[Start of Attachment]

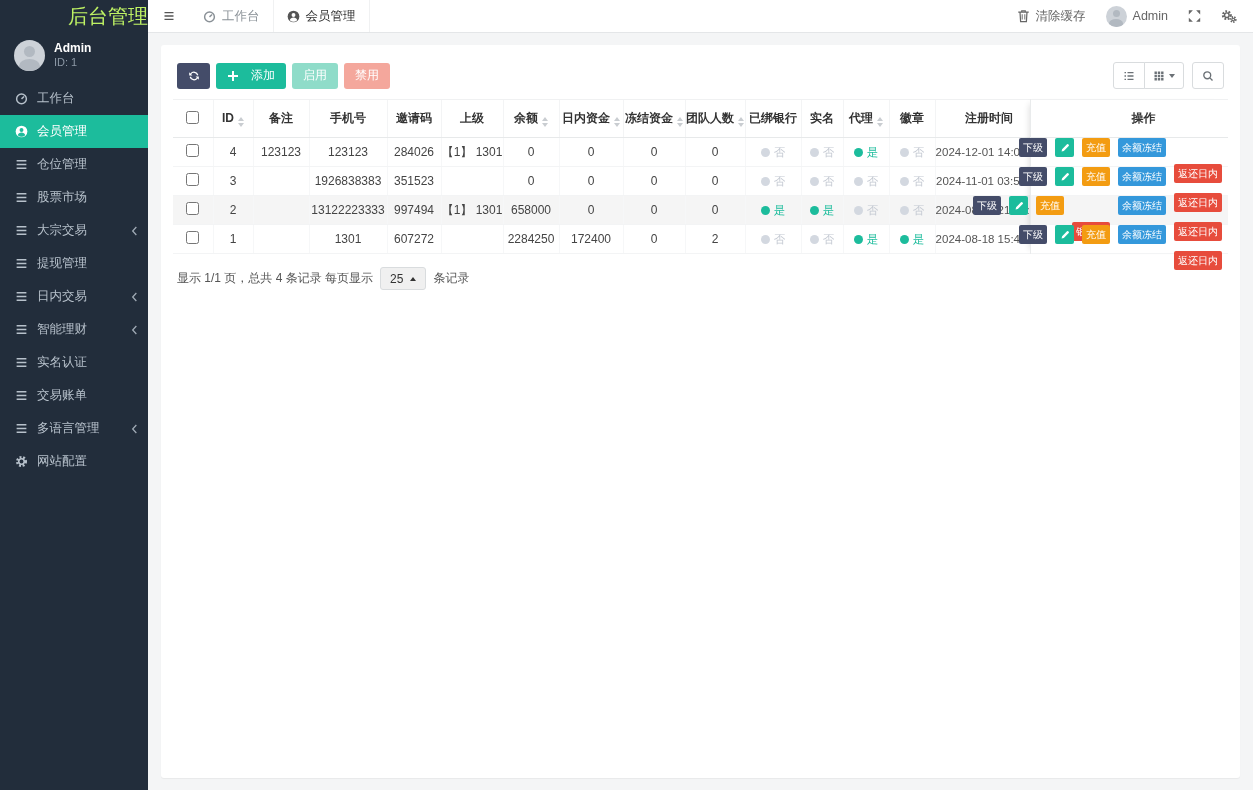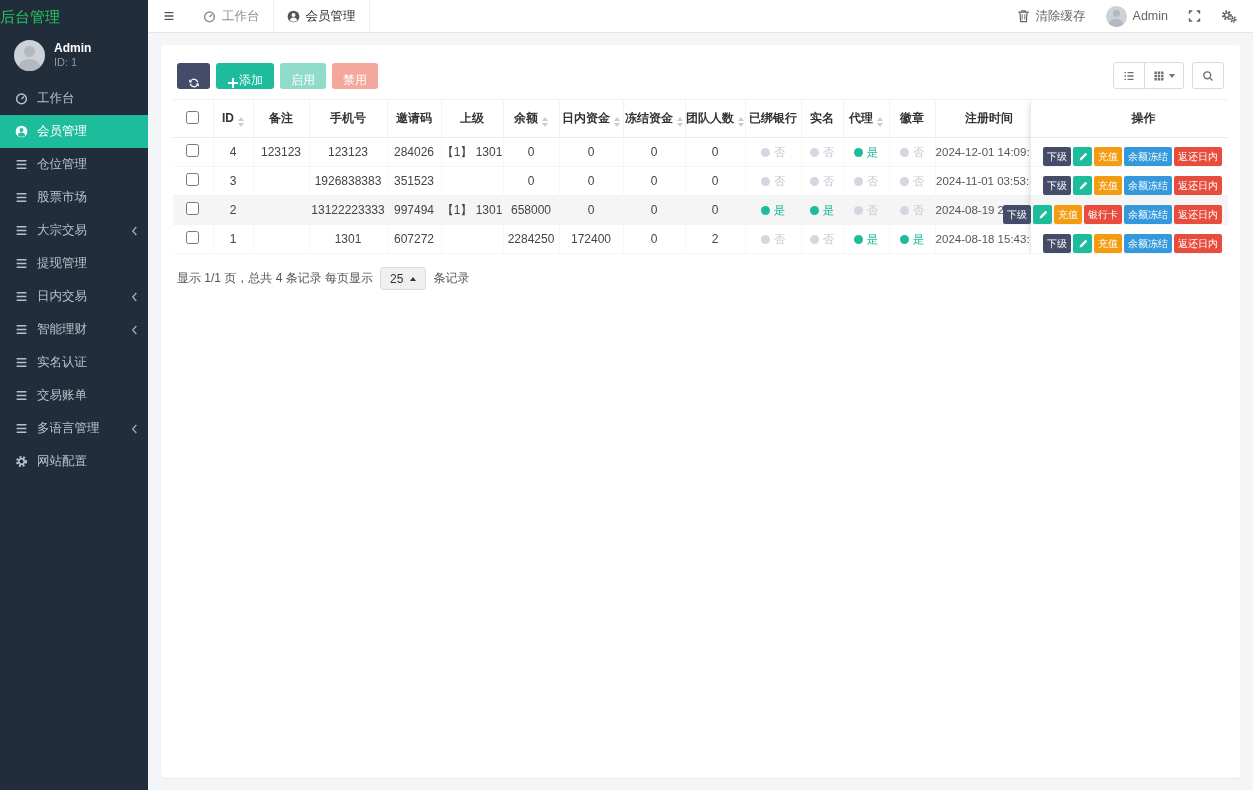"后台管理" .brand { color: #22c55e -> #bef264; font-size: 15px -> 20px; text-align: left -> right }
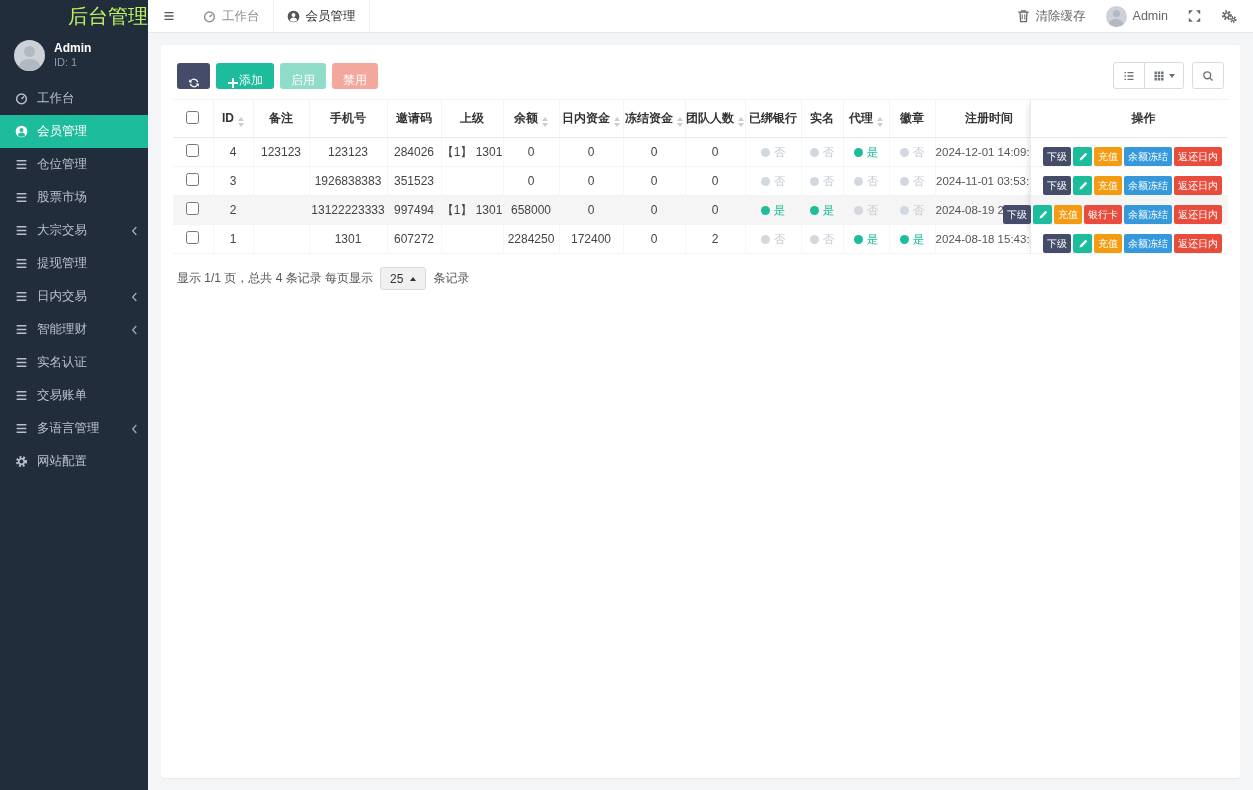"添加" .btn { align-items: flex-end -> center; gap: 0 -> 12px }
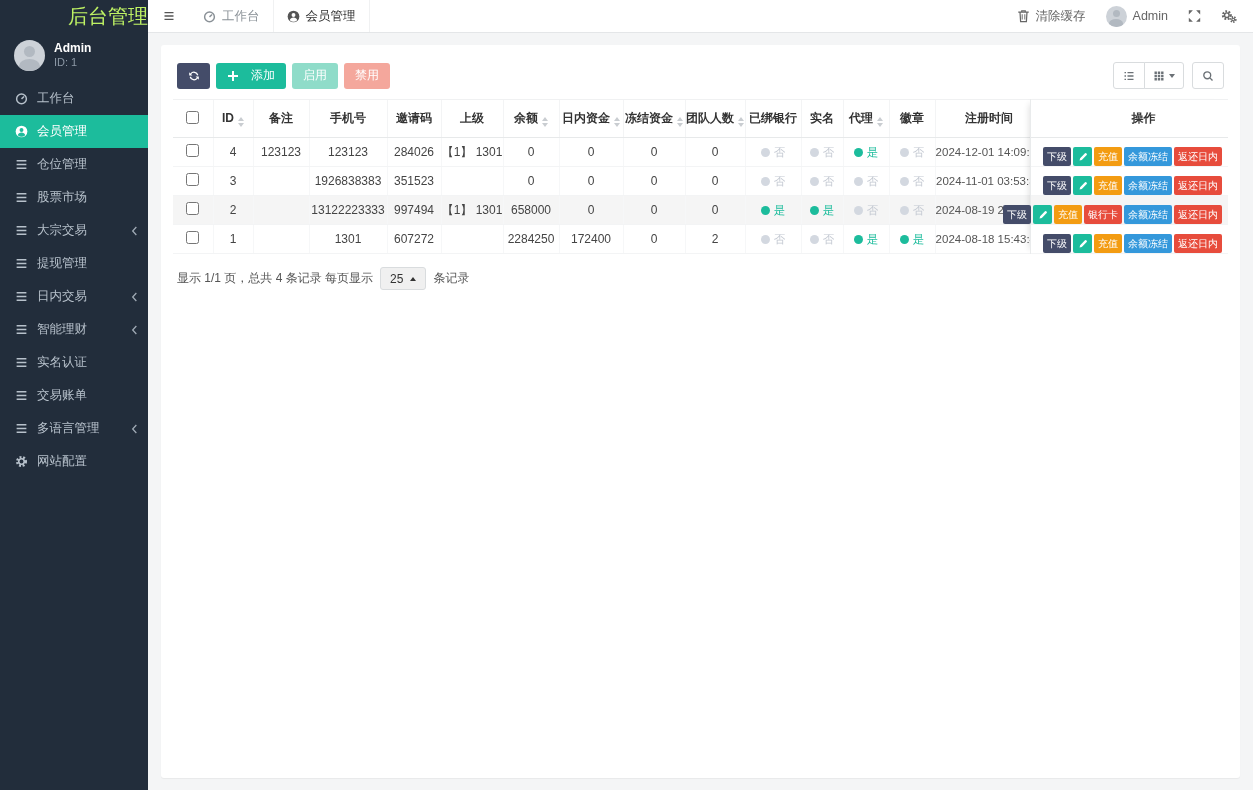"下级" .ops-row { align-items: flex-end -> flex-start; gap: 2px -> 8px }
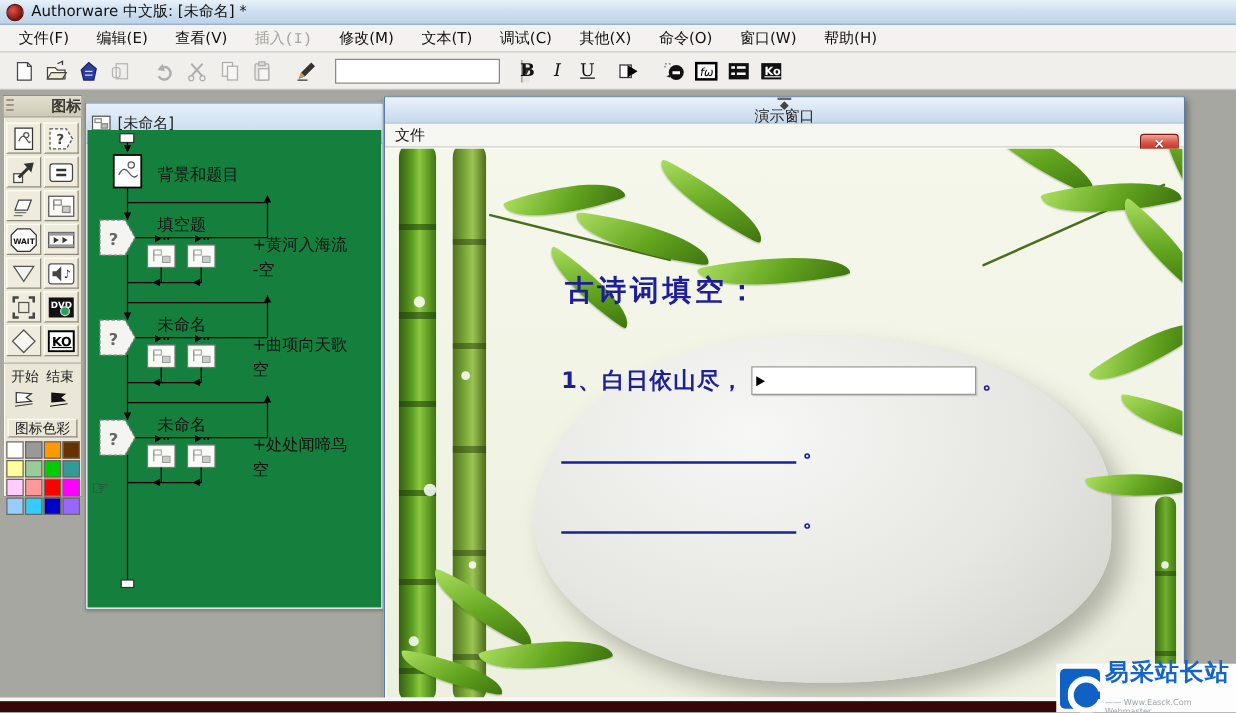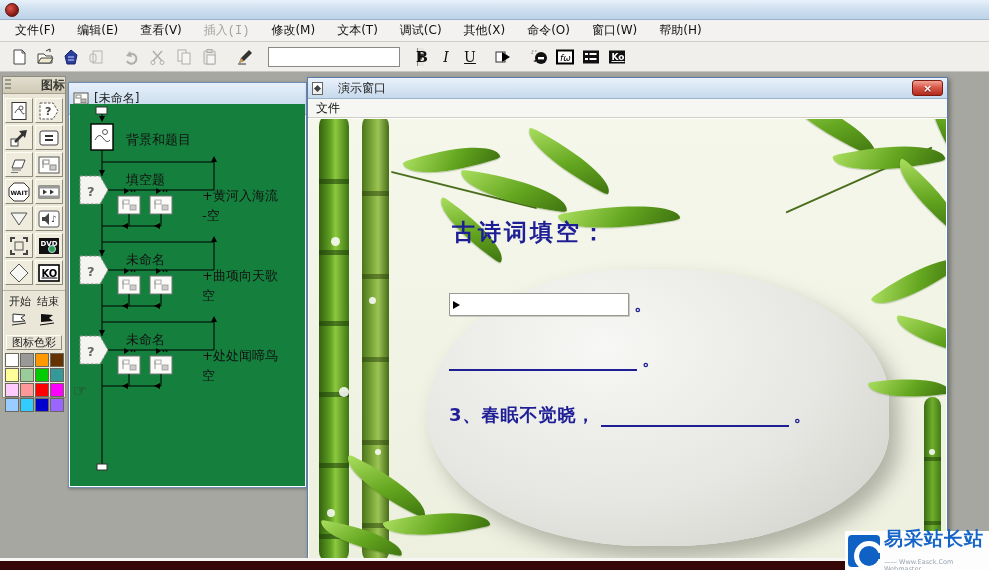"Authorware 中文版: [未命名] *" span { html: none -> <span>Authorware 中文版: [未命名] *</span> }
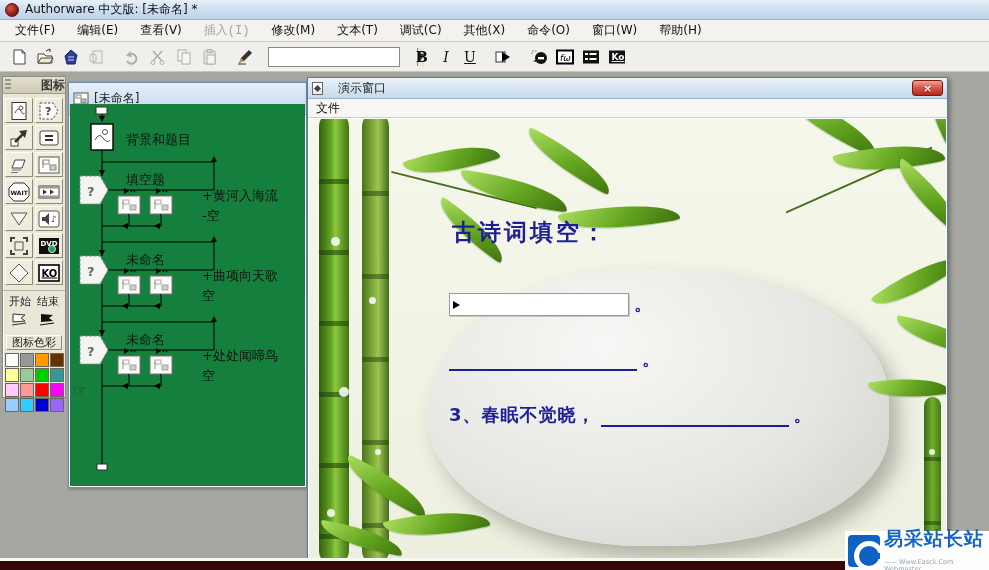"演示窗口" .pres-title { flex-direction: none -> column; gap: 15px -> 5px }
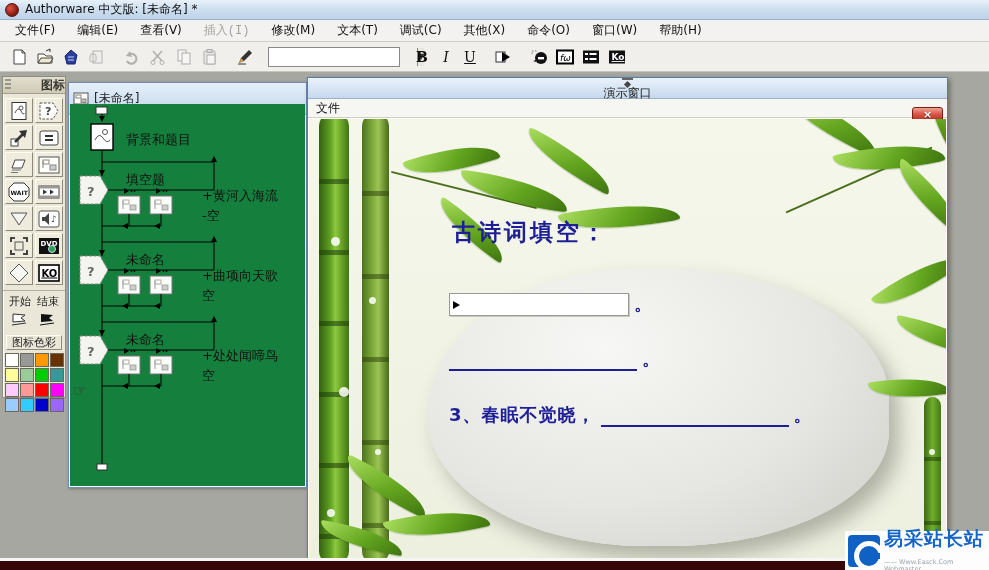"1、白日依山尽，" span { html: none -> <span>1、白日依山尽，</span> }
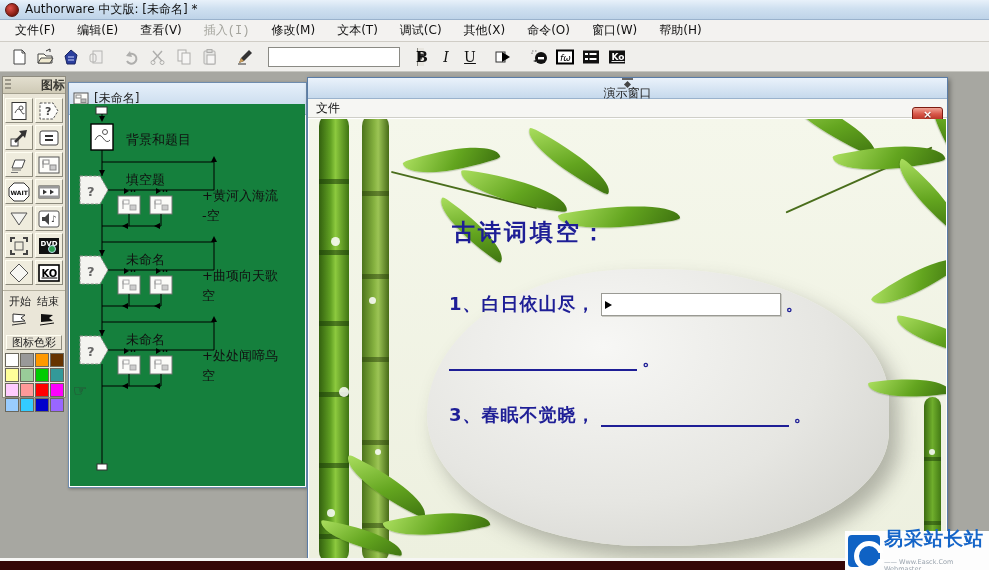"3、春眠不觉晓，" span { html: <span>3、春眠不觉晓，</span> -> none }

[End of Attachment]

> [WHAT YOU HAVE TO DO]: Leaving every picture out, please copy exactly the lines from the one holding "flex-end -> flex-start;" through the last line of the listing, both ends included.

> [ANSWER FOR THIS EXERCISE]:
"下级" .ops-row { align-items: flex-end -> flex-start; gap: 2px -> 8px }
"Authorware 中文版: [未命名] *" span { html: none -> <span>Authorware 中文版: [未命名] *</span> }
"演示窗口" .pres-title { flex-direction: none -> column; gap: 15px -> 5px }
"1、白日依山尽，" span { html: none -> <span>1、白日依山尽，</span> }
"3、春眠不觉晓，" span { html: <span>3、春眠不觉晓，</span> -> none }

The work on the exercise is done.